◆ Text ◆
>>>

Law plays a fundamental role in establishing the rules that organize our societies and guide our actions. Law covers most of the aspects of concern for humankind. Since the United Nations Conference on the Human Environment, the 1972 Stockholm Conference, an extensive body of Law has been developed at the international, regional, and national levels to protect the environment, named environmental law. Despite the many commitments adopted in these almost 50 years, the stable conditions of the Earth required to keep life on it are in danger. The 2019 UN Secretary General’s report on “Gaps on international environmental law and environmental-related instruments: towards a global pact for the environment” already pointed out the deficit in accomplishing those commitments.

<<<

◆ Given material ◆
>>>

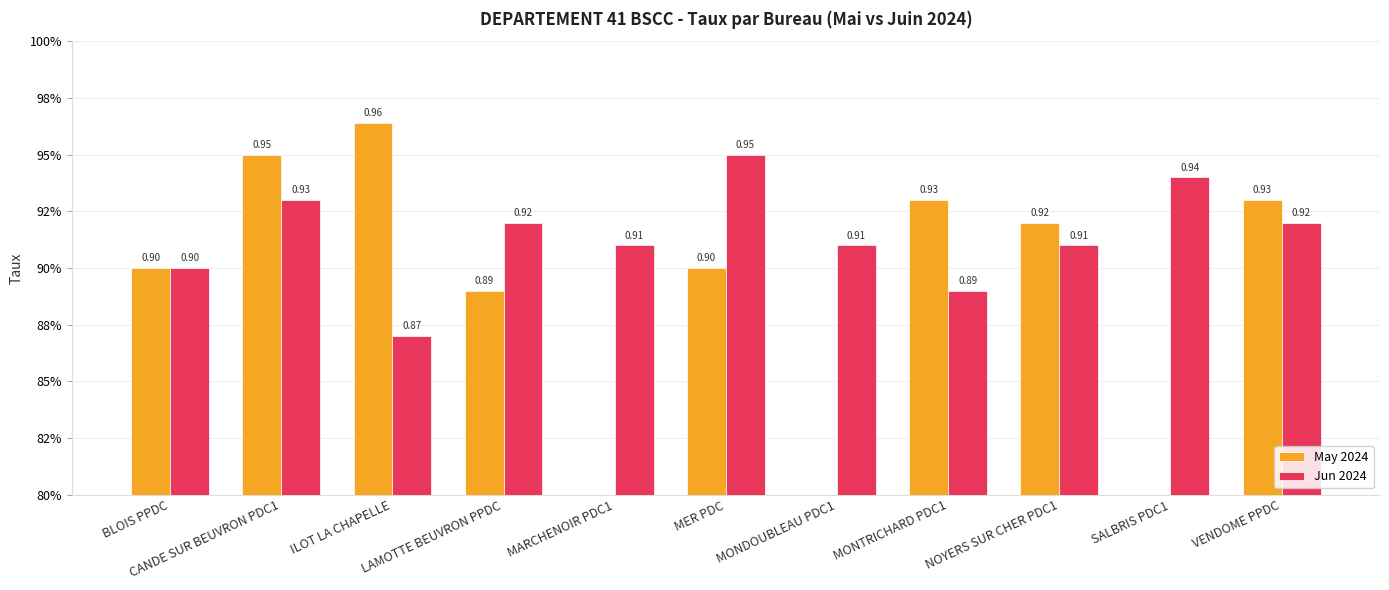

Which series changed the most between MONDOUBLEAU PDC1 and MONTRICHARD PDC1?

May 2024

<<<

◆ Exercises to complete ◆
A - Translate this sentence from the passage on environmental law into Spanish: "Law plays a fundamental role in establishing the rules that organize our societies and guide our actions."
B - Write the next few sentences of the passage on environmental law, starting right after its last sentence.
The data is separate from the passage on environmental law.

◆ Expected responses ◆
A - El derecho desempeña un papel fundamental en el establecimiento de las normas que organizan nuestras sociedades y orientan nuestras acciones.

B -
Two of the gaps identified by this report are the underlying causes of the current unstable conditions of the Earth: international environmental law is piecemeal and reactive, and the structure of international environmental governance is characterized by institutional fragmentation. Fragmentation is one of the main characteristics of environmental law. This is just a reflection of the available scientific knowledge when international environmental law and international institutions were established. However, now in the third decade of the 21st century, we have a better understanding of our Earth and its systemic functioning. Nevertheless, this is not reflected in our legal systems, which must aim at maintaining the Earth System in a favourable state. Paragraph 80 of that report recognizes that “the proliferation of multilateral environmental agreements and the resultant distinct and separate mandates ignore the unity, interconnectedness and interdependence of the Earth’s ecosystem”.
The international legal framework, which is made up of Multilateral Environmental Agreements (MEAs), already covers several planetary boundaries:
- The primary objective of the international regime to fight climate change provided in the United Nations Framework Convention on Climate Change (UNFCCC) and the Paris Agreement is to protect the climate system, which is, after all, an intangible resource like the ES.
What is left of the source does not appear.